In your copy, include every record exactly and no pictures.

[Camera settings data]
Start of Block

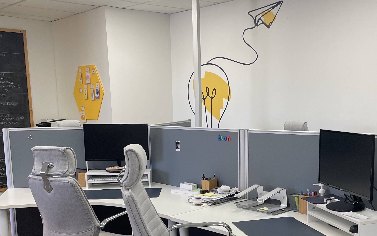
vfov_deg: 27.5
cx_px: 209
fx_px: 473
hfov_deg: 43.4
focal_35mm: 46
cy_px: 187
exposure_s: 1/121
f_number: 1.6
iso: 125
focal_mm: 4.2
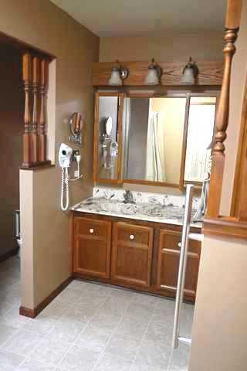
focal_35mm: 30
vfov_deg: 61.9
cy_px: 186
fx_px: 309
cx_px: 124
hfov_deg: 43.6
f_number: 3.8
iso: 3200
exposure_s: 1/80
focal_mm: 20
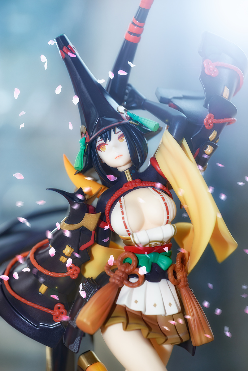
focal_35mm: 185
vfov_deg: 11.1
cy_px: 186
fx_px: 1910
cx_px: 124
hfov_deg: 7.4
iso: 200
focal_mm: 185
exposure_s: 1/80
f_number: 8
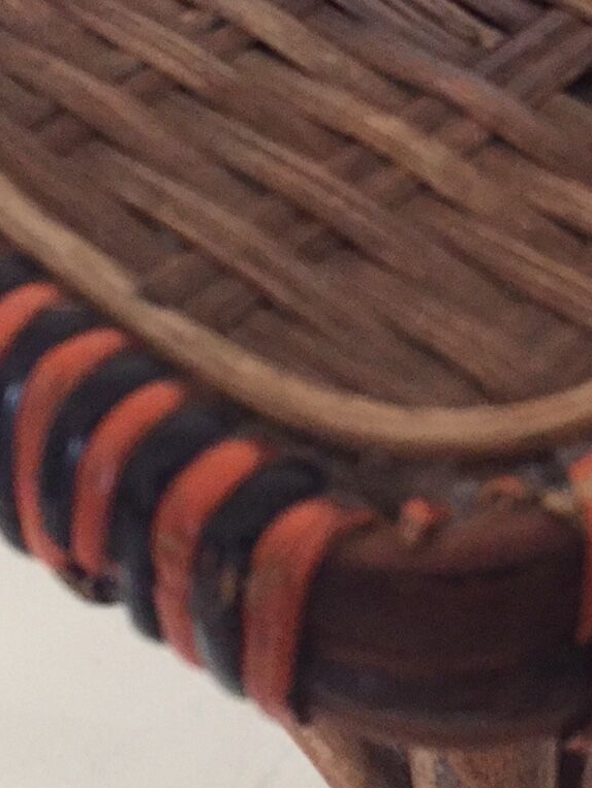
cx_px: 516
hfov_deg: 23.1
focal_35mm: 62
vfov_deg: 31.0
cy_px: 289
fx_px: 1413
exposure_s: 1/17
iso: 400
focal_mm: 4.15
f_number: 2.2
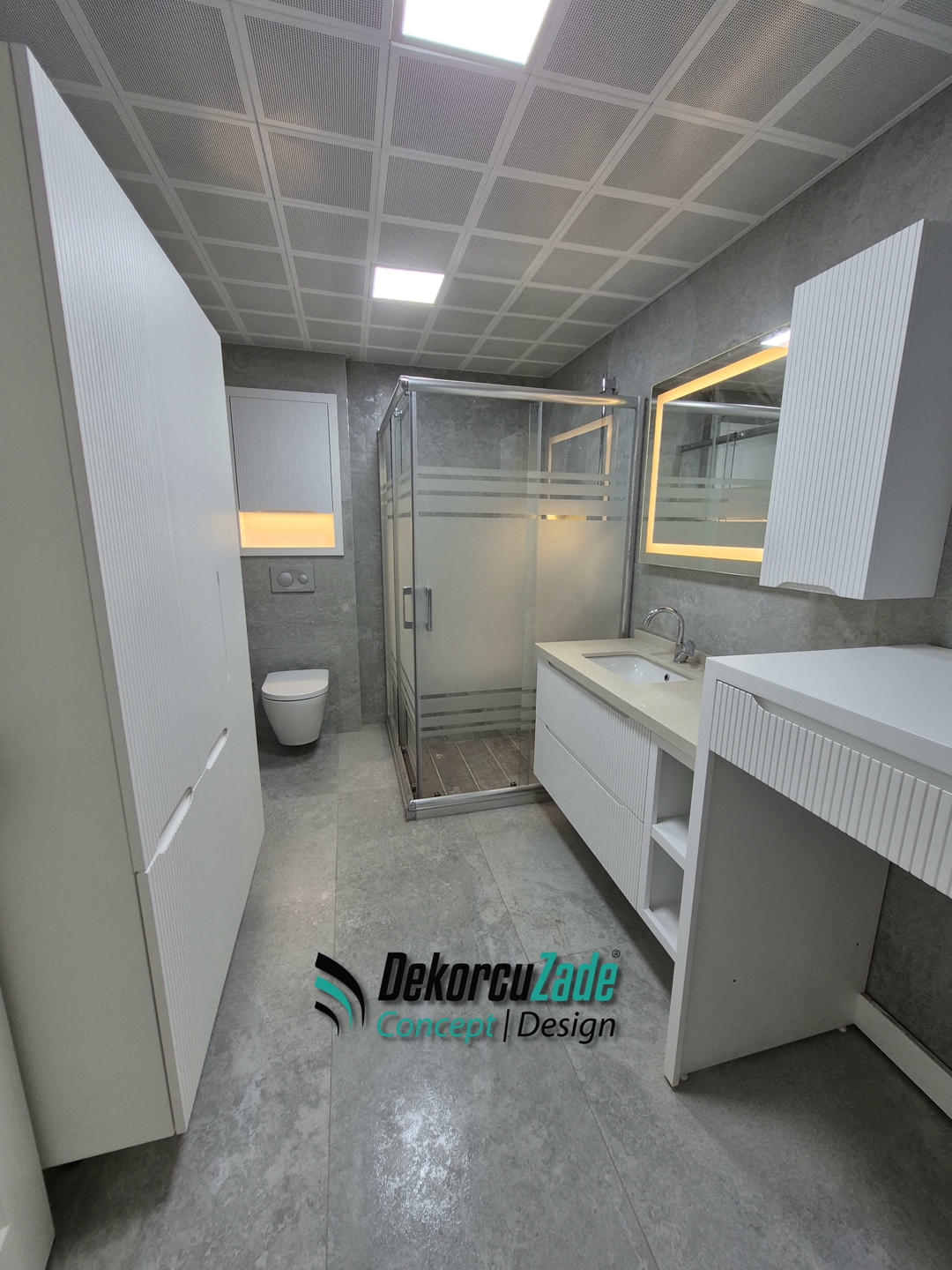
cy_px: 635
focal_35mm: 13
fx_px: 477
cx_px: 476
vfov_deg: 106.2
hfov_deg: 89.9
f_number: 2.2
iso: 100
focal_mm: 1.74
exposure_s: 1/50
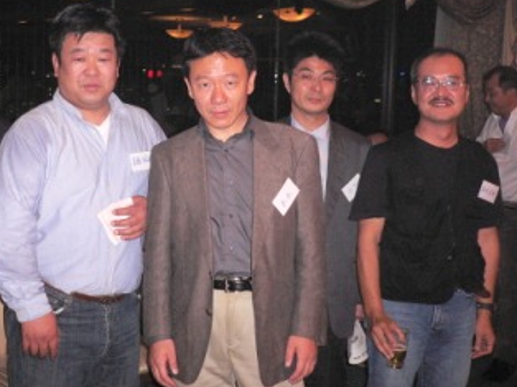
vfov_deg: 29.0
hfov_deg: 37.8
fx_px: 746
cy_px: 150
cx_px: 176
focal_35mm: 50
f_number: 2.8
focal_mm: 5.8
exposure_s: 1/60
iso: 400
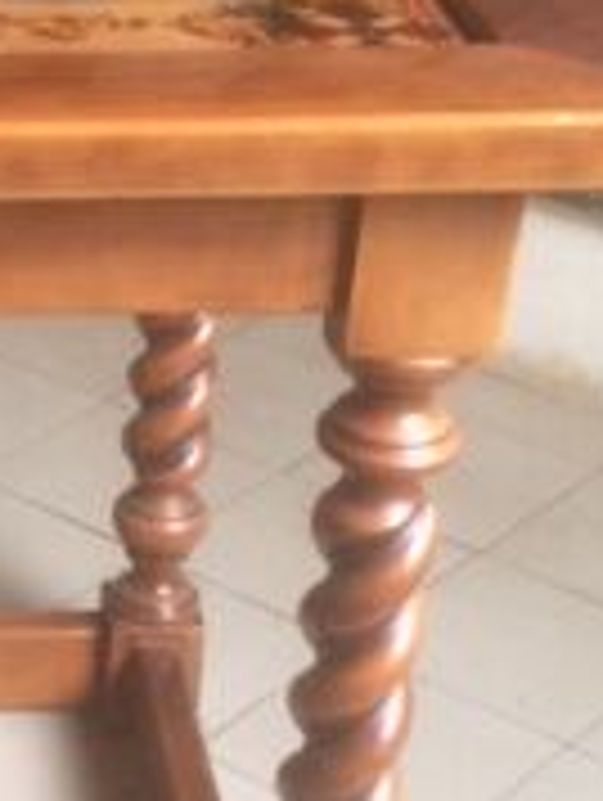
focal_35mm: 104
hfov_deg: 13.8
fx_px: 2410
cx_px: -166
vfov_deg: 18.8
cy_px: 554
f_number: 2.2
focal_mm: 4.15
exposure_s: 1/33
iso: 125
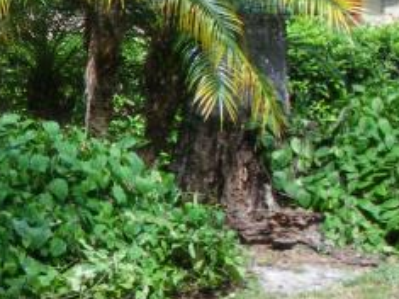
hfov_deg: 11.6
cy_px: 69
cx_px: -326
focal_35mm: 157
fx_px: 1809
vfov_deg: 9.4
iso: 100
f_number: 3.5
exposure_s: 1/200
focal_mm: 6.3
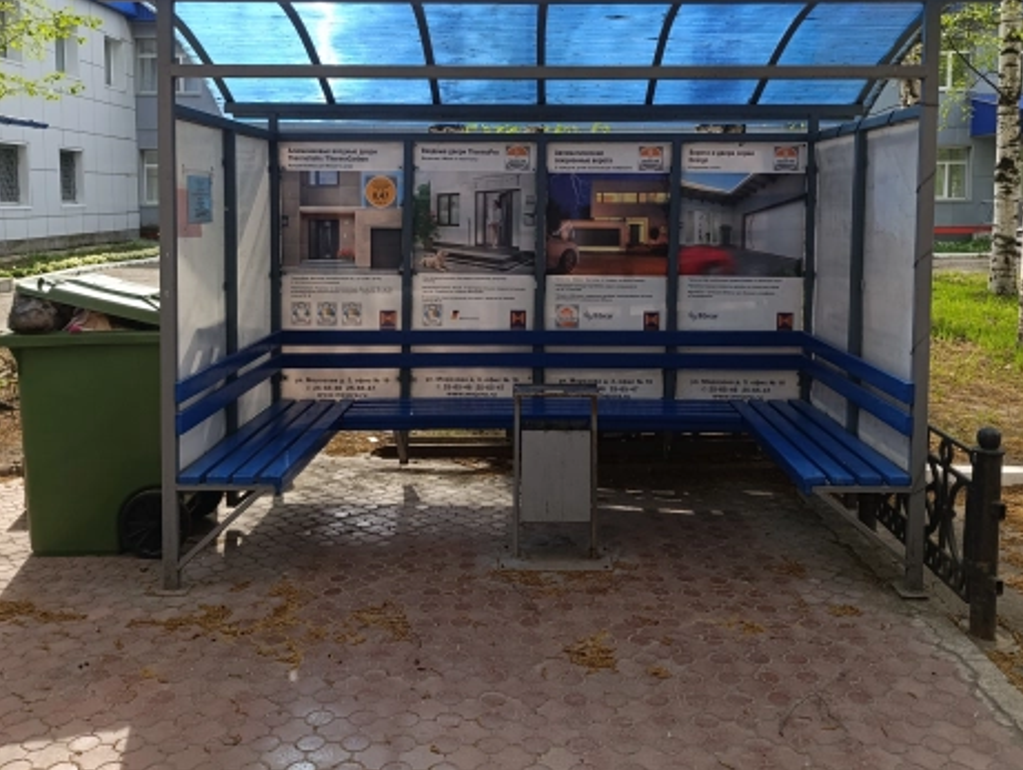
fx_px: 917
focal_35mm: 31
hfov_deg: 58.3
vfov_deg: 44.9
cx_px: 528
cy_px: 260
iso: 50
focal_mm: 6.14
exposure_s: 1/206
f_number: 1.6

End of Block

## Task answer
vfov_deg: 27.5
cx_px: 209
fx_px: 473
hfov_deg: 43.4
focal_35mm: 46
cy_px: 187
exposure_s: 1/121
f_number: 1.6
iso: 125
focal_mm: 4.2
focal_35mm: 30
vfov_deg: 61.9
cy_px: 186
fx_px: 309
cx_px: 124
hfov_deg: 43.6
f_number: 3.8
iso: 3200
exposure_s: 1/80
focal_mm: 20
focal_35mm: 185
vfov_deg: 11.1
cy_px: 186
fx_px: 1910
cx_px: 124
hfov_deg: 7.4
iso: 200
focal_mm: 185
exposure_s: 1/80
f_number: 8
cx_px: 516
hfov_deg: 23.1
focal_35mm: 62
vfov_deg: 31.0
cy_px: 289
fx_px: 1413
exposure_s: 1/17
iso: 400
focal_mm: 4.15
f_number: 2.2
cy_px: 635
focal_35mm: 13
fx_px: 477
cx_px: 476
vfov_deg: 106.2
hfov_deg: 89.9
f_number: 2.2
iso: 100
focal_mm: 1.74
exposure_s: 1/50
vfov_deg: 29.0
hfov_deg: 37.8
fx_px: 746
cy_px: 150
cx_px: 176
focal_35mm: 50
f_number: 2.8
focal_mm: 5.8
exposure_s: 1/60
iso: 400
focal_35mm: 104
hfov_deg: 13.8
fx_px: 2410
cx_px: -166
vfov_deg: 18.8
cy_px: 554
f_number: 2.2
focal_mm: 4.15
exposure_s: 1/33
iso: 125
hfov_deg: 11.6
cy_px: 69
cx_px: -326
focal_35mm: 157
fx_px: 1809
vfov_deg: 9.4
iso: 100
f_number: 3.5
exposure_s: 1/200
focal_mm: 6.3
fx_px: 917
focal_35mm: 31
hfov_deg: 58.3
vfov_deg: 44.9
cx_px: 528
cy_px: 260
iso: 50
focal_mm: 6.14
exposure_s: 1/206
f_number: 1.6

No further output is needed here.